Mike Pompeo As the 2024 Republican primary election approaches, get the engines revving with a book (entitled Never Give an Inch: Fighting for the America I Love) that doesn’t shy away from a sharp attack on foreign policy Pope Francis.
The former US Secretary of State even dedicates a chapter to “the hypocrisy of the Holy See” that he would have come to terms with during his 2018-2021 tenure. For Pompeo “politics alien”. Vatican affairs always leaned to the left” and refers primarily to the attitude shown towards China during this pontificate. It is no secret that the republican politician repeatedly opposed the Sino-Vatican provisional appointment agreed on September 22, 2018 bishops, to a public statement in a September 2020 article in First Things and the call Holy See not to renew him in order not to “endanger his moral authority”.
This intervention by the acting US Secretary of State caused a major standstill in the Apostolic Palace, so that the Pope showed up a few days later on the occasion of his visit to Rome she refused to meet him. The official reason was the inappropriateness of receiving political authorities who are on the campaign trail. But Pompeo – who was then preparing for the November 3, 2020 presidential election that ended in the disputed defeat donald trump – he must not have believed this motivation, and more than two years later he returned to these facts to make a fairly clear verdict on the Argentine Pope. “Reagan had John Paul II as an ally, we were involved with Pope Francis,” writes the former CIA director.
The tension between the US and the Holy See
Those present well remembered the tense climate between representatives of the Vatican Secretariat of State and those of the US Administration during the Symposium on Religious Freedom organized on September 30, 2020 by the US Embassy to the Holy See at the Hotel Roman Excelsior.

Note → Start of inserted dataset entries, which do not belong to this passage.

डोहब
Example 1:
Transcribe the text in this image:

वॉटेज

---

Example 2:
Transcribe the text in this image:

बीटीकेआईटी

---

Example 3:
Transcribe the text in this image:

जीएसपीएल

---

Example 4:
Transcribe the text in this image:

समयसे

The Secretary for Relations with States, Monsignor Paul Richard Gallagher At the time, he did not hide his anger at his American counterpart and accused him of wanting to instrumentalize the pope in view of the elections, and confirmed that this was one of the reasons for this Bergoglio he hadn’t wanted to have it.

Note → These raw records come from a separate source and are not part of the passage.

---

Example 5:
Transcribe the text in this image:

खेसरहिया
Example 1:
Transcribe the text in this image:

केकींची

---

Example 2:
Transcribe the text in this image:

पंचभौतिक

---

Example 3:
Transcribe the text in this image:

For his part, Pompeo did not give in and also on this occasion reiterated the need to “oppose tyrannical regimes” and “support those who, according to the teaching of John Paul II, fight for religious freedom”. Reading the pages of his book today, the reconstruction of who interpreted this reference to the Polish saint – who also went down in history for his anti-communism – as an attempt to oppose him to Francis’ policy of dialogue with Beijing seems to be confirmation Find. Not coincidentally, Repubblica also reports, the Trump administration’s US Secretary of State also revealed that “one of my great allies was Cardinal Joseph Zen,” who told him in a phone call about the civil liberties situation in Hong Kong “that the failure of the Vatican was worse than the war”. Zen has been the biggest critic of the bishop-appointing agreement that Francis was granted in a recent private audience after a flagrant rejection that came at about the same time as Pompey’s trip to Rome.

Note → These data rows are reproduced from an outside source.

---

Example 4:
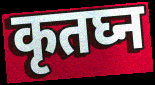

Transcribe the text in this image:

कृतघ्न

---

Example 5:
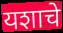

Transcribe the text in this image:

यशाचे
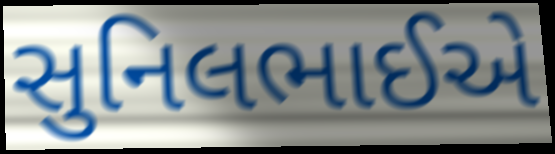
સુનિલભાઈએ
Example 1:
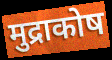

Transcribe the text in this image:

मुद्राकोष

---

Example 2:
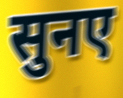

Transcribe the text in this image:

सुनए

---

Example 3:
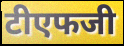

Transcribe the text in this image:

टीएफजी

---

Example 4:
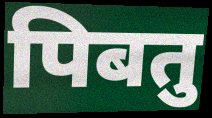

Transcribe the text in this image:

पिबतु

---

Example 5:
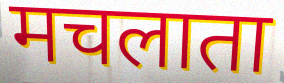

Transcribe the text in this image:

मचलाता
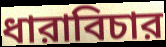
ধারাবিচার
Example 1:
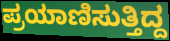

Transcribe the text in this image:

ಪ್ರಯಾಣಿಸುತ್ತಿದ್ದ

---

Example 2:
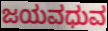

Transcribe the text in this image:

ಜಯವಧುವ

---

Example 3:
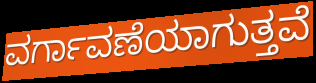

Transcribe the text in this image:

ವರ್ಗಾವಣೆಯಾಗುತ್ತವೆ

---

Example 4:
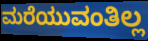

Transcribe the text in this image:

ಮರೆಯುವಂತಿಲ್ಲ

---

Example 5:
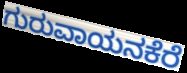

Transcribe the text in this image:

The Race for the White House
The Republican politician’s criticisms of the Pope also include recalling their 2019 meeting where Bergoglio “acknowledged that it was the people of the world follow But then he changed the subject and called on the United States to align its policy on the southern border with the Christian call to help the weakest.” “He really didn’t understand the issue,” is Pompeo’s succinct verdict. The current pontificate could jeopardize his consensus among the Republican base of the Catholic faith in the event of his eventual participation in the primary. In fact, it’s no secret that Francis is little loved among American conservatives. The ranged fight the Pope had with him donald trump when, in his 2016 presidential election, upon returning from a trip to Mexico, he called “non-Christians” those who thought of building walls after receiving the angry backlash of the tycoon who accused him of getting involved in politics, he did not compromise the consensus of non-progressive Catholics that would later guide his election to the White House.
On the contrary, dissatisfaction with the current pontificate surfaced on some fringes of the Church – particularly in the States – after dealing with the death of Benedict XVI it could appeal to a possible candidate for the presidential nomination under the GOP banner. The mention of two popular figures among American conservative Catholics, such as John Paul II and Cardinal Zen, could attest to this.